MySQL: GROUP BY + HAVING MAX(...) --- Why HAVING MAX(grade) will not return maximum grade?


Credit Leetcode 1112. Highest Grade For Each Student

Requirement: Write a SQL query to find the highest grade with its corresponding course for each student. In case of a tie, you should find the course with the smallest course_id. The output must be sorted by increasing student_id.

The query result format is in the following example:

Enrollments table:
+------------+-------------------+
| student_id | course_id | grade |
+------------+-----------+-------+
| 2          | 2         | 95    |
| 2          | 3         | 95    |
| 1          | 1         | 90    |
| 1          | 2         | 99    |
| 3          | 1         | 80    |
| 3          | 2         | 75    |
| 3          | 3         | 82    |
+------------+-----------+-------+

Result table:
+------------+-------------------+
| student_id | course_id | grade |
+------------+-----------+-------+
| 1          | 2         | 99    |
| 2          | 2         | 95    |
| 3          | 3         | 82    |

Why this cannot work?

select student_id, course_id, grade
from enrollments
group by student_id
having max(grade)
order by student_id

I thought the return should be {"headers": ["student_id", "course_id", "grade"], "values": [[1, 2, 99], [2, 2, 95], [3, 3, 82]]}; however, the actual return is {"headers": ["student_id", "course_id", "grade"], "values": [[1, 1, 90], [2, 2, 95], [3, 1, 80]]}.

Thank you so much if anyone can help me!


Solution

  • Maybe you think that this condition:

    having max(grade)
    

    is an instruction so that only the rows that have the max grade for each studentid should be returned.
    This is not what a HAVING clause does.
    It is a way to filter aggregated data after aggregation is done when it is used after a GROUP BY clause.
    The HAVING clause accepts 1 or more boolean expressions which evaluate to TRUE or FALSE.
    So in this case max(grade) is not a boolean expression (although for MySql any numeric expression can be used in the place of a boolean one).

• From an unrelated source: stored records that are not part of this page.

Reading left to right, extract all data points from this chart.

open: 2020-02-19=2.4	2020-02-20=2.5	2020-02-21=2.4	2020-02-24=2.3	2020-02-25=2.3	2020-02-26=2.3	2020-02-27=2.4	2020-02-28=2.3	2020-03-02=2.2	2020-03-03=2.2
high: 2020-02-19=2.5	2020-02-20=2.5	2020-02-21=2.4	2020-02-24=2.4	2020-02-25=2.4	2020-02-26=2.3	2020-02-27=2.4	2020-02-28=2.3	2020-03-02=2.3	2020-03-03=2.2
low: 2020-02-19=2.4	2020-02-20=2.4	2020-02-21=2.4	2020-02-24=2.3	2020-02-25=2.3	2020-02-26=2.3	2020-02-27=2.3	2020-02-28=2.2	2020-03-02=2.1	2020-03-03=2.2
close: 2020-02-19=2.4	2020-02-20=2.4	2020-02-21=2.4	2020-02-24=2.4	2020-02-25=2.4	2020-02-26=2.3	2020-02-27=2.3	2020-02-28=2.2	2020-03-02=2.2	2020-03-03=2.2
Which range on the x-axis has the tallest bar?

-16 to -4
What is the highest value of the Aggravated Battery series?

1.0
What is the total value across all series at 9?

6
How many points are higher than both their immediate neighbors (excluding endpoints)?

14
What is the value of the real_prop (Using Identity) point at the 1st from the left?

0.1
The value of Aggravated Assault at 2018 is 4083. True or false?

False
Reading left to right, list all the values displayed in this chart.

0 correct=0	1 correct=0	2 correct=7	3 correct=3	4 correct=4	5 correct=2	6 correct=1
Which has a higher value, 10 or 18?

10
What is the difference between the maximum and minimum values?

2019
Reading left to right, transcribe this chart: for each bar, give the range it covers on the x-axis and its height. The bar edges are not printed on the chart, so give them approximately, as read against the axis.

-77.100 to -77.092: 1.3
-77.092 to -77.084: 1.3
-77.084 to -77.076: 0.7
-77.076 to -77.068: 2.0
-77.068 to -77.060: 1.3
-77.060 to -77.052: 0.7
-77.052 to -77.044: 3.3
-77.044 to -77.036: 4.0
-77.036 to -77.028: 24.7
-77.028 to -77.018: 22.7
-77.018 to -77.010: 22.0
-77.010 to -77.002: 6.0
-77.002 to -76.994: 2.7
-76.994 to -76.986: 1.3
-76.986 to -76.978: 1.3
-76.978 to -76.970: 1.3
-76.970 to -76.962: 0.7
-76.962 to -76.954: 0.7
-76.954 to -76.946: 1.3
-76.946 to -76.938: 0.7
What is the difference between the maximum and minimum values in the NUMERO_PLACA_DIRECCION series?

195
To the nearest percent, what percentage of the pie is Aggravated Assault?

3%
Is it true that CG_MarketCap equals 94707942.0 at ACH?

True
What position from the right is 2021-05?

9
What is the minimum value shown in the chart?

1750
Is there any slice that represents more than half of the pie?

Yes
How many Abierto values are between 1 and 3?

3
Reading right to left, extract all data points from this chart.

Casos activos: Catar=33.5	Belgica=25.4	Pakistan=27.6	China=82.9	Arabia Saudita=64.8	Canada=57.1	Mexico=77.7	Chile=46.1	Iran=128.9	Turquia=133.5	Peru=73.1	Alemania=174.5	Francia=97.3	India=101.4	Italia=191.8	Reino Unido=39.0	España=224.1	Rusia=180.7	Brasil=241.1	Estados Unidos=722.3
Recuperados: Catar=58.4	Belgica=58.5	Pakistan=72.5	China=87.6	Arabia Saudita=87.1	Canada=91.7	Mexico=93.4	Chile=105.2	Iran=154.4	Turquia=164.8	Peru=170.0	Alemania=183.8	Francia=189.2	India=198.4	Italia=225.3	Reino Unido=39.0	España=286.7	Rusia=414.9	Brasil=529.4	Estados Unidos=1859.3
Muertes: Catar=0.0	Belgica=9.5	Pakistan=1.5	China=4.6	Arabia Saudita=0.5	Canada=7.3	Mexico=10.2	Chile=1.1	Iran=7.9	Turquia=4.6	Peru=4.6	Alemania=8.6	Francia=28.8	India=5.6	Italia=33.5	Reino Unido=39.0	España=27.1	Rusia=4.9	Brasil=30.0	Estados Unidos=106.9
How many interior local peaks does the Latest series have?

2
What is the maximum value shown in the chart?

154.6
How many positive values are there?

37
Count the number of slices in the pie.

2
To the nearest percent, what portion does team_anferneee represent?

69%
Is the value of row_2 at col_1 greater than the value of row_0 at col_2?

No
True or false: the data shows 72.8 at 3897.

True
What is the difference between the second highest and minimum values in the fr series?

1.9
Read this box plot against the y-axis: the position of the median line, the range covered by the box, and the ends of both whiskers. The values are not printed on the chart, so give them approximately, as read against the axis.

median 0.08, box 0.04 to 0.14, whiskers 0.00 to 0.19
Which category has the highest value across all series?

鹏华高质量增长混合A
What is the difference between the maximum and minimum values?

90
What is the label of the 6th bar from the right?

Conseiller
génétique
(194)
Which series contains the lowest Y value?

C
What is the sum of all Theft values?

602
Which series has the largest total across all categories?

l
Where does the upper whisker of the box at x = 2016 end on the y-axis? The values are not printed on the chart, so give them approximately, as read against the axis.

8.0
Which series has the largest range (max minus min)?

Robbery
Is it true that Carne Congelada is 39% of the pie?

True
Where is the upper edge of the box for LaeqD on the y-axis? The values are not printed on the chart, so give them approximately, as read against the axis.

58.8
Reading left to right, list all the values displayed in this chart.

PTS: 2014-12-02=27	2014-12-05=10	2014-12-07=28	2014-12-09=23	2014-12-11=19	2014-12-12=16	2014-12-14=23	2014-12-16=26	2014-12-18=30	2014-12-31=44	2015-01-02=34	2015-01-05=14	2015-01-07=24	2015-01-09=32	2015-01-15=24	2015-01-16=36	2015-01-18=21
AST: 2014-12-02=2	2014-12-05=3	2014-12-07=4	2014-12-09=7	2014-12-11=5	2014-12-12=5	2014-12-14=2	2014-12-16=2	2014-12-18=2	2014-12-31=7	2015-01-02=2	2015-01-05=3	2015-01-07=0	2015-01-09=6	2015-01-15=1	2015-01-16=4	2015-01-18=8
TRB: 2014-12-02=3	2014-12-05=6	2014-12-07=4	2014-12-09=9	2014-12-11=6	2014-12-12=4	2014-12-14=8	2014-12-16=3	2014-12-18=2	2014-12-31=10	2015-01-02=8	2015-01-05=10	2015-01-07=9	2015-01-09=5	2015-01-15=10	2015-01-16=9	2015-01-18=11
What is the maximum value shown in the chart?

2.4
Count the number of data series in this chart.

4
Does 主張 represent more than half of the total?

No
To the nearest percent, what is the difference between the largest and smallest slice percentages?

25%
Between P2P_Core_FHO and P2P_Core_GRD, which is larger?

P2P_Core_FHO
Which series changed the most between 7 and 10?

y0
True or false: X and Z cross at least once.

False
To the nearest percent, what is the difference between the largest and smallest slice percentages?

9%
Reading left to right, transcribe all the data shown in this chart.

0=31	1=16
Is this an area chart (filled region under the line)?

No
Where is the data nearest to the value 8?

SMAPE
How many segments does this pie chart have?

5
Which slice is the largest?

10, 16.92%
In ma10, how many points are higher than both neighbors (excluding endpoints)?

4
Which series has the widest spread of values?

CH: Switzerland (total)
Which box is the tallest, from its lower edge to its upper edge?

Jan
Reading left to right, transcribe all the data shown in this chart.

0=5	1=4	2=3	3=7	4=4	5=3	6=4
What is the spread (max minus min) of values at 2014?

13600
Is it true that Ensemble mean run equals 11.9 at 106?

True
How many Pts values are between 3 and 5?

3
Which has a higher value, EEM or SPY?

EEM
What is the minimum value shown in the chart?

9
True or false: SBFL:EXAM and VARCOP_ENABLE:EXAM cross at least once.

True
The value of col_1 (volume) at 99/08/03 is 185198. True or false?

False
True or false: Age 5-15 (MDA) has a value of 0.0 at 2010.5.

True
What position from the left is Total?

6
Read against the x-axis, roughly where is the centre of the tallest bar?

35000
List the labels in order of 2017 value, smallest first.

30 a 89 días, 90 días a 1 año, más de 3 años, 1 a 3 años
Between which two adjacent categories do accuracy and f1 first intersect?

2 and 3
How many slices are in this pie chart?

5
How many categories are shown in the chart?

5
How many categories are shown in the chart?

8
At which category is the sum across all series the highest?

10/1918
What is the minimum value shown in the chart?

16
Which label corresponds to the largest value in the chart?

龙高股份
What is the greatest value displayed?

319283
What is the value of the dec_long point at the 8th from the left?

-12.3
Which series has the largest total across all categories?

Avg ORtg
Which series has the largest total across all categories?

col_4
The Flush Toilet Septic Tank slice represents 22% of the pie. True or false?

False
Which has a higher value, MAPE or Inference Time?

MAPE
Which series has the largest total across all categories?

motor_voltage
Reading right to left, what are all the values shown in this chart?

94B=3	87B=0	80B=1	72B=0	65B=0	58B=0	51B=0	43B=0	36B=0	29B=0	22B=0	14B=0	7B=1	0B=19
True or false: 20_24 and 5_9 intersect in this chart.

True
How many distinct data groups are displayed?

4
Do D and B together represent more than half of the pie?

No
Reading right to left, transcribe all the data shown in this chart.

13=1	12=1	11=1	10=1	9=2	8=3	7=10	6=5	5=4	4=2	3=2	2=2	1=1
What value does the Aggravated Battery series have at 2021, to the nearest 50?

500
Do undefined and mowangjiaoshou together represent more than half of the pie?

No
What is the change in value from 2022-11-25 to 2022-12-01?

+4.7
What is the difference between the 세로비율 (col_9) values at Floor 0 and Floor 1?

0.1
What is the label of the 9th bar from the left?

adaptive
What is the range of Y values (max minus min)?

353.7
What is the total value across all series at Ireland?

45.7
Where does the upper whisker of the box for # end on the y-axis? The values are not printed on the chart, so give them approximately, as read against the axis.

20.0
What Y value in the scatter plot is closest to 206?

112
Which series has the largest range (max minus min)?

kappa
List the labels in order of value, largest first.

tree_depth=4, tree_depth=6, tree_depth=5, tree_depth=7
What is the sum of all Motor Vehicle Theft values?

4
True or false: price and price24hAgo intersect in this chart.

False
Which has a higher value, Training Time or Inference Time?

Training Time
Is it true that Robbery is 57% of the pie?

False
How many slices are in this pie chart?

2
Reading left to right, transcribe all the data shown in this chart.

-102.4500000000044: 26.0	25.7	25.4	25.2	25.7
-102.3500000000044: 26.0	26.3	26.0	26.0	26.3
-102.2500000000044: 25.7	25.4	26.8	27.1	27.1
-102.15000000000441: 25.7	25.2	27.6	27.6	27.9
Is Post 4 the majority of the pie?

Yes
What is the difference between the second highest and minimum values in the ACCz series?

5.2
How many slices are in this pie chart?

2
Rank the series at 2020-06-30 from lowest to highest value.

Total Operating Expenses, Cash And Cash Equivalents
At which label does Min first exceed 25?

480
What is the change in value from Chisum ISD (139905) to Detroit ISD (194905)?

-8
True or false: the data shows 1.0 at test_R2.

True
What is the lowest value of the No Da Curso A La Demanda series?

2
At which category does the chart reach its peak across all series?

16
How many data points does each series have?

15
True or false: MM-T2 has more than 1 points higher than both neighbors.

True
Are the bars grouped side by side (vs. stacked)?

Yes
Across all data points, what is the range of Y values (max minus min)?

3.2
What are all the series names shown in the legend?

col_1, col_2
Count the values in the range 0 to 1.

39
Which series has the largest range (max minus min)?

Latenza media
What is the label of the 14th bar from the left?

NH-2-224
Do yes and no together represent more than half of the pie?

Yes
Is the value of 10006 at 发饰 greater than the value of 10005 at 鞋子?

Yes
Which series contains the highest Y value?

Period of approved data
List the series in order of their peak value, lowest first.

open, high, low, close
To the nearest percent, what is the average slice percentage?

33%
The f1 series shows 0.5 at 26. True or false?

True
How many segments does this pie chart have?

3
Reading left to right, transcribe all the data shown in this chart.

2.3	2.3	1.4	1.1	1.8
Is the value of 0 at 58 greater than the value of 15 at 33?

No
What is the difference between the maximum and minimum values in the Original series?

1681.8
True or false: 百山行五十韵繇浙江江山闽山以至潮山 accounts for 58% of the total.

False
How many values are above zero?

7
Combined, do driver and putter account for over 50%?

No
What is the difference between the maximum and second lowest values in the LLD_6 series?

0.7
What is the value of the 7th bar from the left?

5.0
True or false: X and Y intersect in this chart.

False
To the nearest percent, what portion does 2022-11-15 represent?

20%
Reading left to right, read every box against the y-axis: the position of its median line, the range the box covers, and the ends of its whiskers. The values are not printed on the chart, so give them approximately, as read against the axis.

    I understand that you want in the results the rows with the max grade of each studentid.
    This can be done in the most efficient and performant way with window functions in MySQL 8.0: ROW_NUMBER() or RANK() if you want ties returned also:

    select e.student_id, e.course_id, e.grade
    from (
      select *, row_number() over (partition by student_id order by grade desc) rn
      from Enrollments
    ) e
    where e.rn = 1
    

    See the demo.
    Results:

    | student_id | course_id | grade |
    | ---------- | --------- | ----- |
    | 1          | 2         | 99    |
    | 2          | 2         | 95    |
    | 3          | 3         | 82    |